- **Consignes à suivre**:
Poursuivez l'entretien ci-dessous sur Oman Air et les agents de voyages en reprenant juste après sa dernière phrase.

- **Texte fourni**:
========

Toutefois, nous n'avons pas les moyens des pays voisins, nous n'allons pas dépenser des centaines de millions pour avoir "Fly Oman" sur un maillot de football en Premier League.

Notre métier est de prendre le bâton de pèlerin et éduquer les agents de voyages, car nous ne pouvons pas nous positionner sur le BtoC, les montant sont trop élevés.

TourMaG.com - Donc selon vous, Oman Air et la destination se développeront grâce aux agents de voyages ?

Laurent Recoura :
Bien sûr, cela ne peut pas se passer autrement. La destination Oman n'est pas une destination commune et basique, ce n'est pas Bangkok. Il n'est pas possible de prendre un billet au dernier moment et de ne pas préparer le voyage.

Venir au Sultanat demande de la préparation et notamment à l'aide d'un professionnel du voyage.

========

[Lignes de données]
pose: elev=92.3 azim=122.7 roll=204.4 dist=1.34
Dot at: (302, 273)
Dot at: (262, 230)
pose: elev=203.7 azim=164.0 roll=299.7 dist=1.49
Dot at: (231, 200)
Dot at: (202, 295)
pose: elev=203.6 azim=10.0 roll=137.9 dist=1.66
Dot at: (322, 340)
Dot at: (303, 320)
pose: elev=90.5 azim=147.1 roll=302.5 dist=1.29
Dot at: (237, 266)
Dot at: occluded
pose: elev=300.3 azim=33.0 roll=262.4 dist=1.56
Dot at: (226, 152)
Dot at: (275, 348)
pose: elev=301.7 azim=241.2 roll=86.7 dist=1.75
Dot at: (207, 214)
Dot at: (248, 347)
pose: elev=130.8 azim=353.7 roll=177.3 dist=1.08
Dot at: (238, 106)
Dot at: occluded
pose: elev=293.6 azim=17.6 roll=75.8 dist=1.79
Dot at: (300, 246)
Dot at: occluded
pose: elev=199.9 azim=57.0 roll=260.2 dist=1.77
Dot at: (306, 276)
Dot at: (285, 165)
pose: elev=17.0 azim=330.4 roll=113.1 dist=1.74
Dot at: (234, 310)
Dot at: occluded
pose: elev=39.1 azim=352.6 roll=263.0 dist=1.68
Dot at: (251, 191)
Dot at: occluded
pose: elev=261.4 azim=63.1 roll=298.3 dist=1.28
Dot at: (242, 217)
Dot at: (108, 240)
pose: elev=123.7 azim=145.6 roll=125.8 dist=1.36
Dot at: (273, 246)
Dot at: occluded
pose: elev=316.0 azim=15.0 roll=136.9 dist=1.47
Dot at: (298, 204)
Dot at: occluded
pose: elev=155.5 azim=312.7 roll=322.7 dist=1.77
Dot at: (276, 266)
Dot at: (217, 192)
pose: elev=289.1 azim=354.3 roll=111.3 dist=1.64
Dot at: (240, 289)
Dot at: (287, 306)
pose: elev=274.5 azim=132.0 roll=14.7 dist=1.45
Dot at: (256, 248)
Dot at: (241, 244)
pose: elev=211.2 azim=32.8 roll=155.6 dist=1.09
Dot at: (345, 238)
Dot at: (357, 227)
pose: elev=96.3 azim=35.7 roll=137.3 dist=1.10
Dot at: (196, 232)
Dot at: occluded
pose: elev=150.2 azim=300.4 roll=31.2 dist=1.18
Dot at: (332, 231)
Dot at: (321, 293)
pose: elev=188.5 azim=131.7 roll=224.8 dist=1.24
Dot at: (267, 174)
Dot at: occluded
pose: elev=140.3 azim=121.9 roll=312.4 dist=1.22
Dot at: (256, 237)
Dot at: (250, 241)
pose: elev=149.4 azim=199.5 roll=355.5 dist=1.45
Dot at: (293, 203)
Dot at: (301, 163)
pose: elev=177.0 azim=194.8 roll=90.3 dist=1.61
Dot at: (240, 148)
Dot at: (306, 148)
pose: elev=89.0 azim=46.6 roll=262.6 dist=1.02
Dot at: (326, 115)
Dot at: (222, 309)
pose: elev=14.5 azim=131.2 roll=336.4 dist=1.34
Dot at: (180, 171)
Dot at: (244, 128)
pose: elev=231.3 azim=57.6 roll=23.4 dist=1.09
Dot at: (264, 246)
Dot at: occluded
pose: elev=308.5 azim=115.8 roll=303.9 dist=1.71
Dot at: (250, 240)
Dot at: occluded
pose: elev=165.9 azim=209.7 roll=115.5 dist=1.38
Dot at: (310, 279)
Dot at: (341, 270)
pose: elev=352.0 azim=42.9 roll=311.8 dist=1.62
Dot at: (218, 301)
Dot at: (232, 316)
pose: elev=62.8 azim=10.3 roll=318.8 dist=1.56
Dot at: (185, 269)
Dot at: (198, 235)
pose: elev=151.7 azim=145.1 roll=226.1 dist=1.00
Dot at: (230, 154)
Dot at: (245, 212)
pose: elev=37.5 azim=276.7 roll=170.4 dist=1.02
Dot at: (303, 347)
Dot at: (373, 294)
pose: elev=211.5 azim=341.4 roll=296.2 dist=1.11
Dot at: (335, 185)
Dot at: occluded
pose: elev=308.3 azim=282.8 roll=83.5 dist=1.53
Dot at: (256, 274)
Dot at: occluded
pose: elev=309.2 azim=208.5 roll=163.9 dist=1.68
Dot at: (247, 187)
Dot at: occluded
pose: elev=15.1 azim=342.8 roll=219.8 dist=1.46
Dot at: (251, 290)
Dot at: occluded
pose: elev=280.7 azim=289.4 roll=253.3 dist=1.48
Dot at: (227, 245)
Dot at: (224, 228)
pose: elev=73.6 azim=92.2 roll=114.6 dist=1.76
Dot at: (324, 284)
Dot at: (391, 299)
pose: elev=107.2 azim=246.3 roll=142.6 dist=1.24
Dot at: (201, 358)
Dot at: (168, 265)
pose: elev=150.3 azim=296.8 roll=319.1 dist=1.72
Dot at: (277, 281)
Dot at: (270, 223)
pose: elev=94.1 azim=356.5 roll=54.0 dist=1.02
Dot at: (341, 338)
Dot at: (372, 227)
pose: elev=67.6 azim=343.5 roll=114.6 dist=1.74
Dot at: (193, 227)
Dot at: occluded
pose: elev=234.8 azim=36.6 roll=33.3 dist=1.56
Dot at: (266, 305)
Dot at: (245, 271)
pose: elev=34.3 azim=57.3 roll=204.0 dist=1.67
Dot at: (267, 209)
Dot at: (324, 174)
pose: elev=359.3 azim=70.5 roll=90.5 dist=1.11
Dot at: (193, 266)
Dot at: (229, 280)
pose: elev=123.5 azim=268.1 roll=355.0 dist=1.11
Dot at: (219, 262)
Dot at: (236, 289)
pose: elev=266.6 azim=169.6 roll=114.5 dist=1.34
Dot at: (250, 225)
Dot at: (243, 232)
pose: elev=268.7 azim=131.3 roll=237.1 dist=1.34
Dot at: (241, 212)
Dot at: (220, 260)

========

- **Réponse au problème**:
"Il existe une partie du marché, où l'agent de voyages a son rôle à jouer..."

TourMaG.com - Vous mettez en place d'autres initiatives pour pousser les agents de voyages à conseiller et vendre Oman ?

Laurent Recoura :
Comme toutes les compagnies, nous mettons en place des incentives sur les volumes et nous utilisons toute la gamme habituelle d'incitations.

Aujourd'hui, à l'heure où tout se fait sur internet sans intermédiaire, nous disons que cette affirmation n'est pas exacte.

Il existe une partie du marché, où l'agent de voyages a son rôle à jouer. D'autant plus que la destination se veut confidentielle, avec plus d'hôtels 5 étoiles que 3 étoiles.

Oman n'est pas une destination de tourisme de masse, il n'y a pas des hordes de touristes, même dans la capitale. Les voyageurs qui viennent ici, ils repartent avec des histoires vécues avec la population locale.

TourMaG.com - Que représente le marché Français pour Oman Air ?

Laurent Recoura :
Nous sommes présents en France depuis 10 ans, c'est une destination très mûre, avec un office du tourisme dynamique.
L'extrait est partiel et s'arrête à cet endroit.